You knew there had been change in your country. But you didn’t expect to find Younis al-Khattat’s poems included in an anthology of writings selected under the supervision of official institutions, for several reasons. Younis al-Khattat wrote few poems, and they were published in local newspapers with limited circulation or in underground stencil-copied publications edited by young men who believed that words could be as powerful as bullets. Besides that of course there was the fact of his conviction in absentia. It’s true that the poems did bring him some attention in literary circles, and more than one critic wrote about the advent of a promising poet. But the fact remains that he was not a recognised poet, even though some of his poems on love and politics circulated among young people. One of the three poems in the anthology was called ‘The Lady of the City’
,
which was heavy with influences from the Song of Solomon. The lyricism in it is clear. The pastoralism – the hills covered with lilies, the lions and the spikenard – was also evident. But for all that clarity, a question obsessed you when you read the poem. How could a poet less than twenty years old describe how time weighed on his shoulders, how it had left scars on his body, how it made the ground sprout lily after lily and the gazelles give birth to gazelle after gazelle, and the days and nights pass in succession without his love for his beloved diminishing one iota? You told yourself that sometimes one’s words can sing the praises of something you know nothing about or overestimate the permanence of feelings. They can immortalise a moment that soon proves to be transitory, if not pathetic. You also said that it is emotional and intellectual discipline that generally gives words a way out, saves them from the nonsense of their firm promises and makes it possible to read them again with as little disgust as possible.
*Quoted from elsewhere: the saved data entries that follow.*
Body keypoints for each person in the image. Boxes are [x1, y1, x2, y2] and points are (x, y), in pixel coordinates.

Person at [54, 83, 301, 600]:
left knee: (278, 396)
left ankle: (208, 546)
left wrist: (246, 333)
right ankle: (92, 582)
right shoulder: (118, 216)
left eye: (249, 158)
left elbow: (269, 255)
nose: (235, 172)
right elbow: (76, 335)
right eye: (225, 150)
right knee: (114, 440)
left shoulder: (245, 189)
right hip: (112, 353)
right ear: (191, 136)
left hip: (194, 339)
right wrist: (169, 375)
You were not surprised for long that Younis al-Khattat’s poems had been included in the part of the large anthology that was devoted to your country. While roaming through the galleries of the cultural institution that was hosting the exhibition, you saw your old comrade Mahmoud, whom you all used to call Abu Tawila because of his unusual height. Ever since middle school in Hamiya, Mahmoud had been noticeably taller than the rest of his colleagues. You were considered tall, but not as tall as Mahmoud. Those extra inches of flesh and bone were probably the only advantage he had over you. It didn’t feel like it was ten years or so since your stormy last meeting. He embraced you and spoke warmly. He waved his hands excitedly. More than once he put his hand on your shoulder with disturbing affection. But you couldn’t respond so obligingly. You needed time to cover half the emotional distance he had already crossed when he met you.
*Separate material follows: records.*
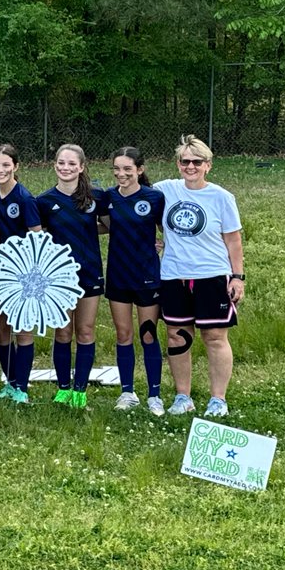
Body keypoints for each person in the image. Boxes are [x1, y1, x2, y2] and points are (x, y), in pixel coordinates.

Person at [156, 136, 244, 417]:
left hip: (212, 275)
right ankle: (183, 396)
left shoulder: (221, 197)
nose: (190, 166)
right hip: (173, 275)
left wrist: (237, 276)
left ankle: (218, 399)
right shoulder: (164, 190)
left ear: (208, 165)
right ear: (178, 164)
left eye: (197, 162)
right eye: (185, 161)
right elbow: (135, 204)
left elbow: (233, 241)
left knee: (215, 337)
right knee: (177, 336)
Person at [37, 144, 109, 409]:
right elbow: (39, 236)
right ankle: (63, 388)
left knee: (85, 330)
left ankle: (80, 390)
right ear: (55, 165)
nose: (65, 167)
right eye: (61, 163)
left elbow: (110, 226)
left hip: (89, 271)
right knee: (63, 331)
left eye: (71, 163)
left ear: (81, 167)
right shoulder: (44, 201)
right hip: (59, 278)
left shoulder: (96, 198)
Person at [104, 147, 166, 415]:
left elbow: (171, 231)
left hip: (148, 277)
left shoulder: (154, 197)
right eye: (117, 169)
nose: (121, 174)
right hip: (118, 275)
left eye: (127, 169)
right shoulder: (107, 198)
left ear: (139, 170)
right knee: (123, 334)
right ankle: (127, 392)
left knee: (148, 334)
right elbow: (103, 226)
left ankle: (155, 395)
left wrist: (165, 244)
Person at [0, 144, 42, 404]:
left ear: (16, 167)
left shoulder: (24, 198)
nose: (0, 170)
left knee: (23, 329)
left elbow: (37, 237)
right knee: (2, 328)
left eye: (6, 165)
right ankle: (9, 383)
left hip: (22, 273)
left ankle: (22, 387)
It was hard for you to forget what he had done.

He must have read the statement you and your comrades issued, which called him a defeatist who put his personal interests above the common cause. You were the spokesman for the Organisation and the one who drafted the statements it issued abroad. That was about ten years earlier. Mahmoud’s surprise decision to go home had been less of a shock than his rapid appointment to a prominent official position in the media. Those who suspected he had been a plant saw this as proof of their suspicions, while others rejected this interpretation, which gave the impression that your organisational structure was lax in the face of other forces. They said he was just a defeatist, a petit bourgeois with no stamina. You were one of those who favoured the second explanation. If he had really been a plant, he would have given you away before you left the country: he had known where you were hiding before your escape was arranged, and when you escaped abroad, with some of your comrades, he was with you.